» **Stored items**:
▼

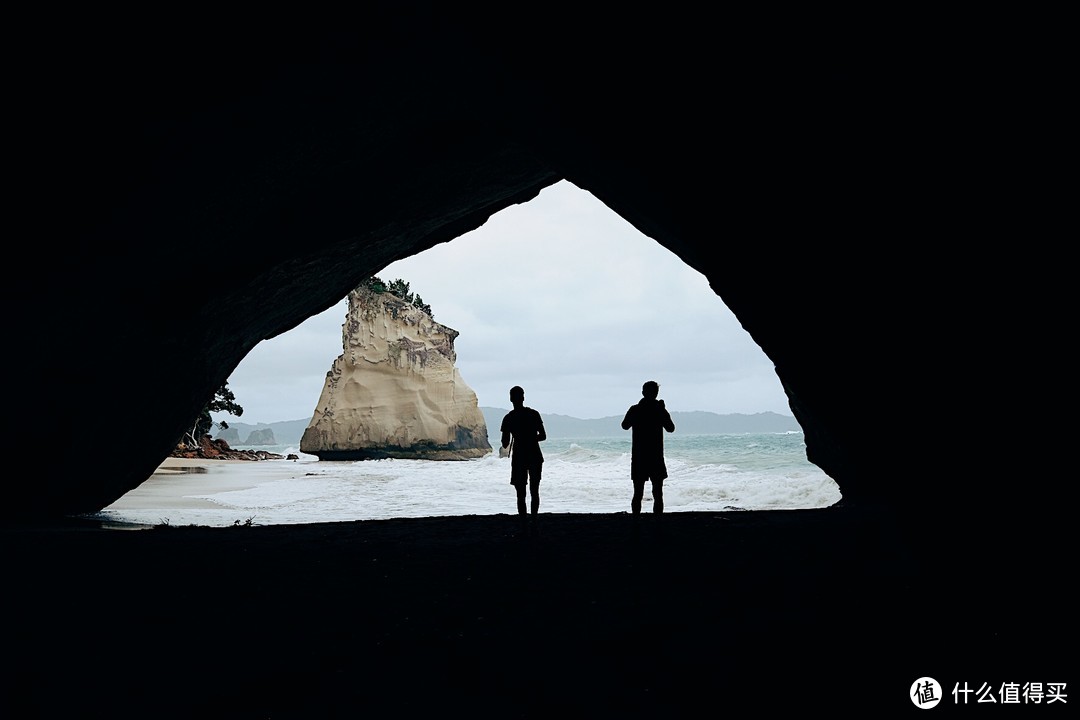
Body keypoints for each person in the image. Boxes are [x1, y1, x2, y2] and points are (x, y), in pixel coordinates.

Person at [621, 380, 675, 514]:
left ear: (643, 392)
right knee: (658, 493)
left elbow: (624, 425)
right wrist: (662, 410)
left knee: (638, 492)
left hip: (639, 456)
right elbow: (671, 428)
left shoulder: (635, 409)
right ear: (656, 393)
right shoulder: (659, 409)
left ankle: (636, 521)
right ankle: (657, 521)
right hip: (655, 456)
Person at [500, 386, 547, 516]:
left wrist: (517, 436)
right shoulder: (534, 414)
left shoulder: (508, 418)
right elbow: (543, 436)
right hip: (535, 454)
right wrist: (531, 438)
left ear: (510, 399)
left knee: (520, 493)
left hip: (519, 456)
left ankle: (523, 521)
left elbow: (505, 444)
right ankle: (534, 519)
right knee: (534, 490)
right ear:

▲

» **PROBLEM TO WORK ON**: Each line above with the string "ankle" should be reported in full.

» **RESPONSE TO THIS EXERCISE**:
left ankle: (636, 521)
right ankle: (657, 521)
left ankle: (523, 521)
right ankle: (534, 519)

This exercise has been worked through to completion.